### [READING TEXT]

Wedbush Securities analyst Michael Pachter has weighed in on what he believes the Xbox One and PlayStation 4 will sell for when they both launch later this year.
In a note to investors obtained by Games Industry International, Pachter said he believes the Xbox One will retail for $400, while the PlayStation 4 will debut at $350.
Pachter's pricing estimations are based on bill of materials figures of $275 for the PS4 and $325 for the Xbox One.
Though Pachter believes the Xbox One will be the more expensive console at launch, he also predicts that Microsoft may offer a subsidized model, available at a lower price when consumers agree to a subscription plan.
"We believe the ability to watch live TV from a cable, telco, or satellite set-top box through Xbox One could entice an MSO to drive subscriptions through a subsidised box in exchange for a multi-year contract," Pachter said. "The 'always connected' requirement for the Xbox One likely means that a broadband connection will be required, suggesting to us that ISPs may have an incentive to offer a subsidy as well."

### [RECORDED DATA]
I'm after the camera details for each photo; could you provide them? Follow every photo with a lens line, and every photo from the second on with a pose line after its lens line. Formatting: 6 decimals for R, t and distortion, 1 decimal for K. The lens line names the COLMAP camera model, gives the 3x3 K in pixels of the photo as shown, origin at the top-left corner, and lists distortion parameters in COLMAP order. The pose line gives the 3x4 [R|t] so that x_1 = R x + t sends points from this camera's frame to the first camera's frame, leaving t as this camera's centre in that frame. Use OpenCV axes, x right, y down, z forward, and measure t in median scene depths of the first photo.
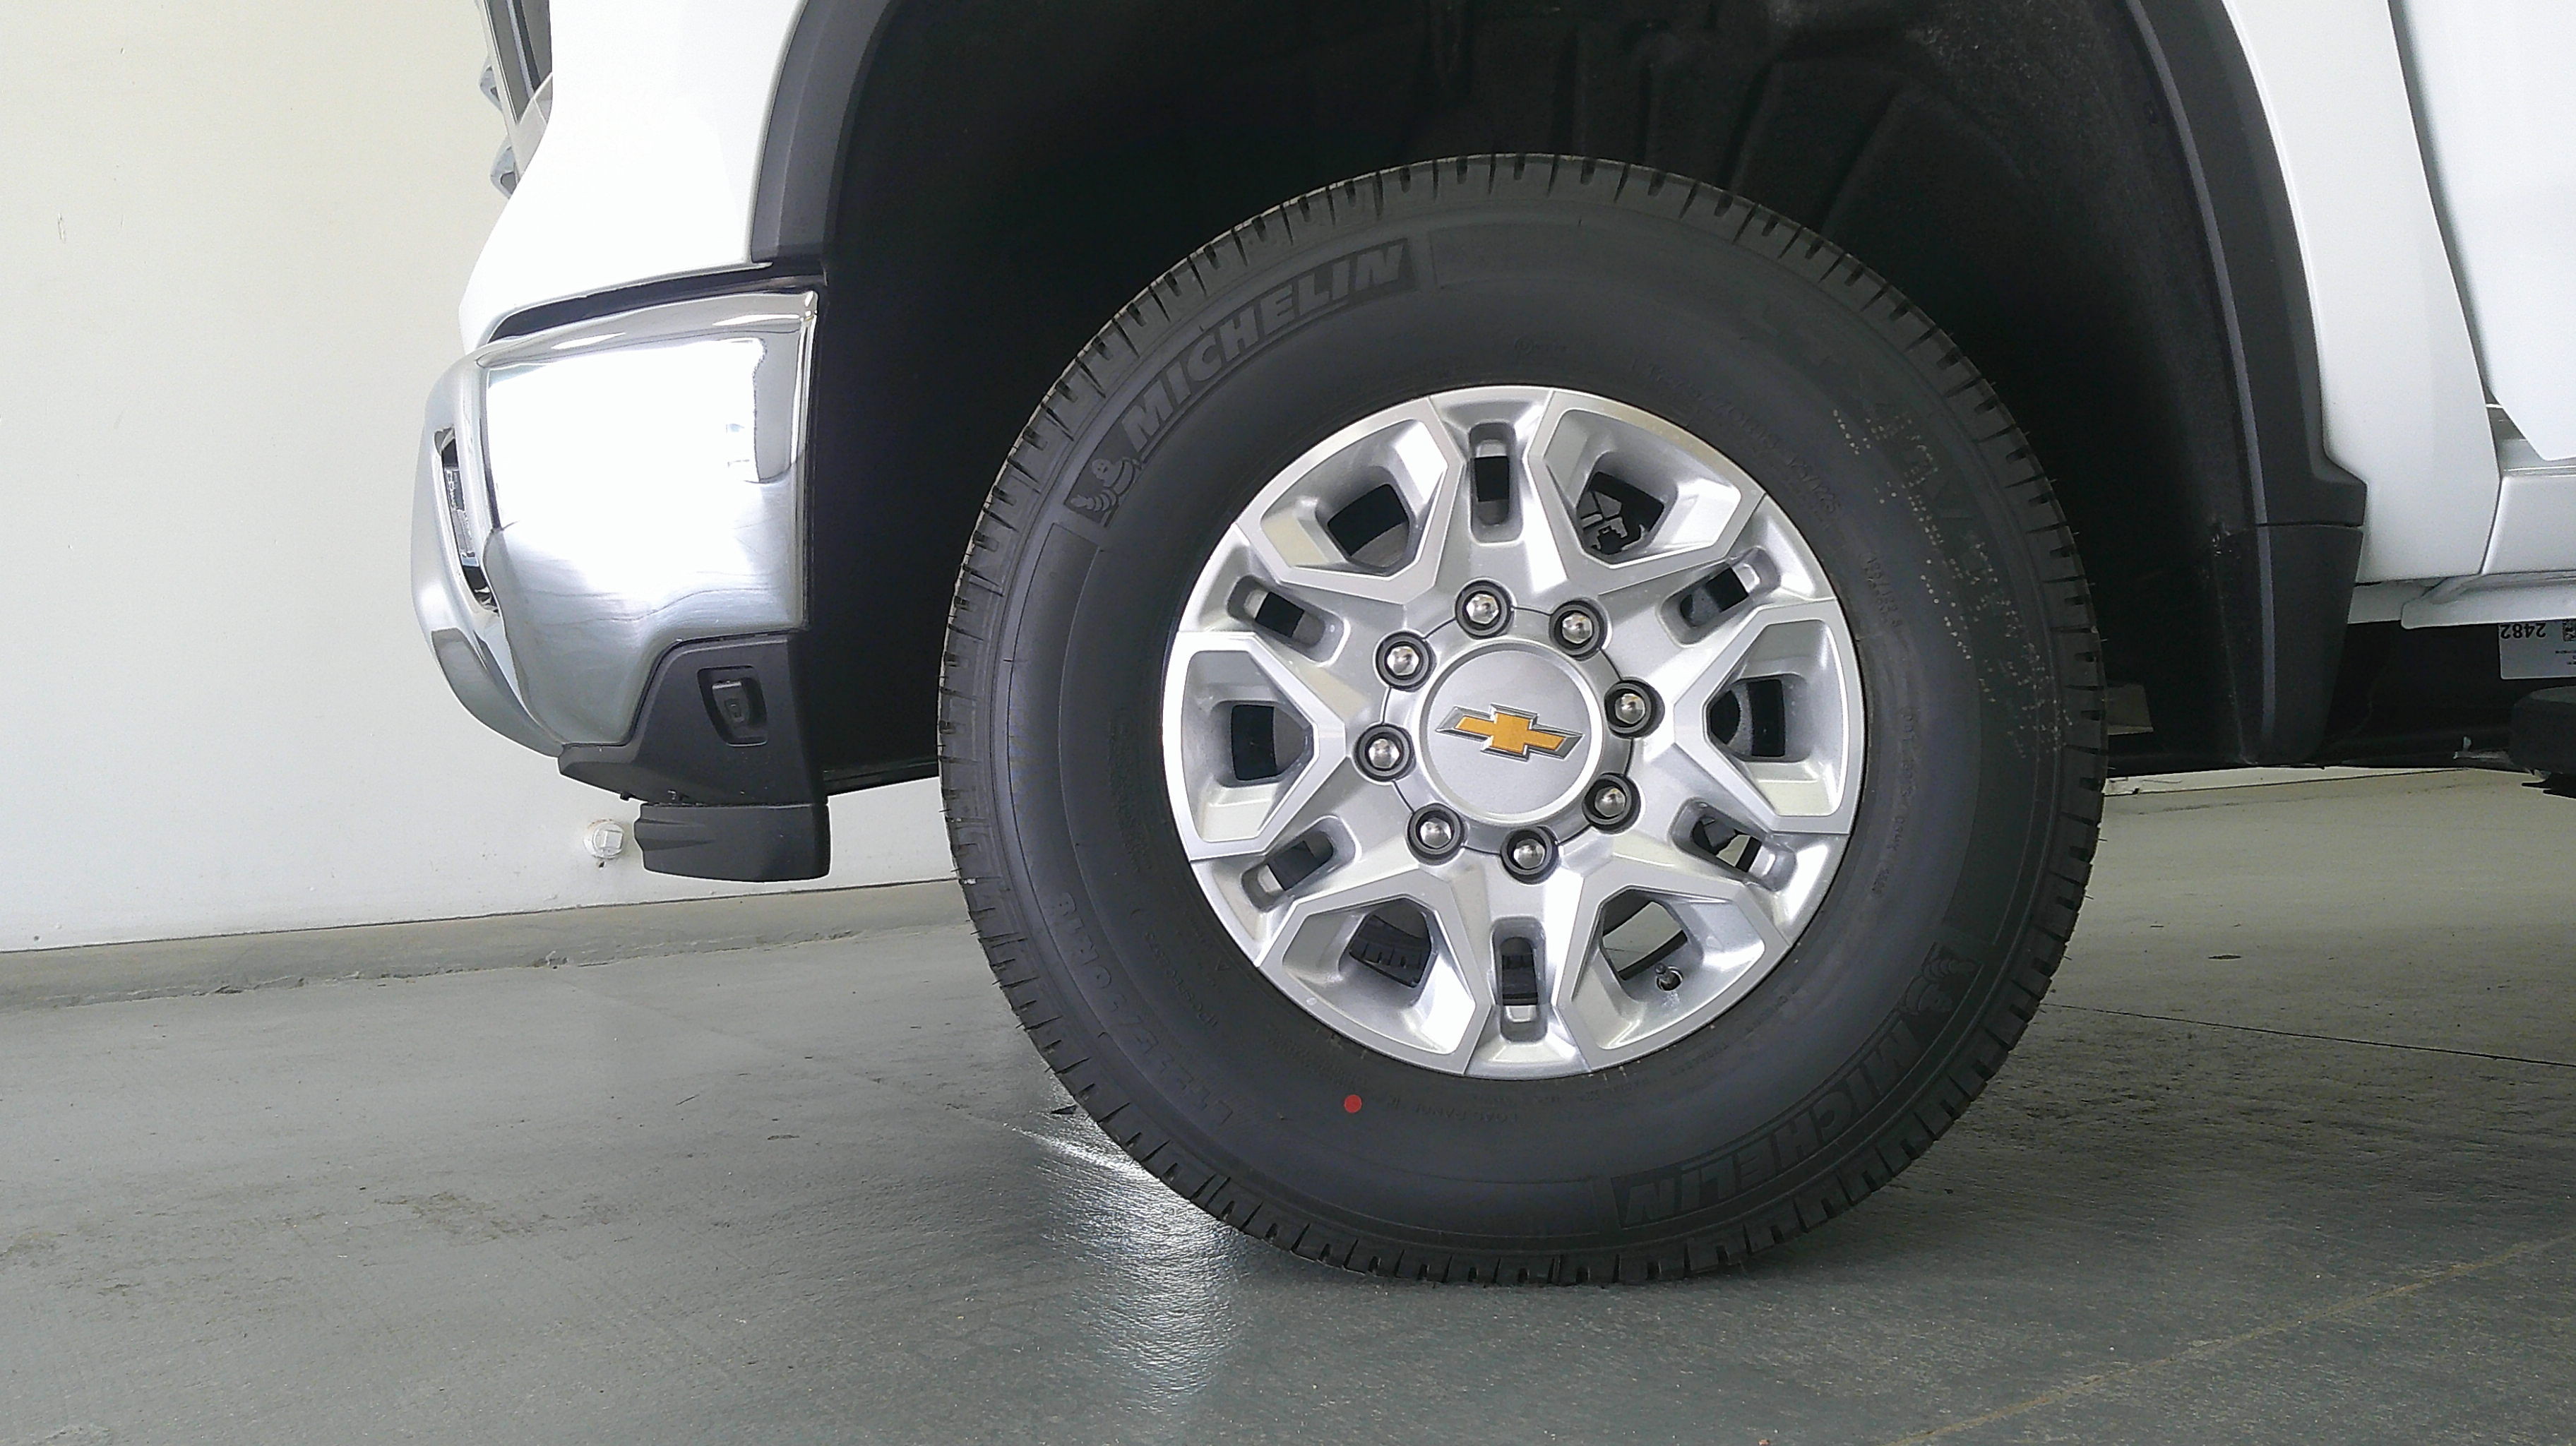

### [ACTIVITY 1]
Answer these questions about the console pricing article:
(a) At what price does Pachter expect the PlayStation 4 to debut?
(b) What bill of materials figure does he give for the Xbox One?
(c) Which Xbox One requirement suggests to him that a broadband connection will be needed?
### [ACTIVITY 2]
Continue the article on Pachter's Xbox One and PlayStation 4 price predictions from the point where it ends.

### [EXERCISE RESPONSE 1]
(a) $350
(b) $325
(c) The "always connected" requirement

### [EXERCISE RESPONSE 2]
GameStop chief financial officer Rob Lloyd said last month during a post-earnings financial call that the Xbox One and PlayStation 4 are likely to be less expensive at launch than their predecessors.
The Xbox 360 launched in 2005 for $300/$400, while the PlayStation 3 debuted in 2006 for $500/$600.
Regarding Nintendo and the struggling Wii U, Pachter said the company must use its scaled down 2013 Electronic Entertainment Expo showing to prove to consumers that compelling games are coming for the system.
"Nintendo risks losing additional share to its console competitors if the quality and volume of content available for Wii U does not pick up markedly in the near-term," he said.
"In addition, if the Wii U's popularity does not improve by the end of the year, many third-party publishers may pass on producing games for the console. We note that EA recently announced that it had no Wii U games in development, and it remains a possibility that the publisher will abandon the platform entirely," he added. "Should other third parties follow EA's lead, the Wii U could be relegated to a first-party-only platform."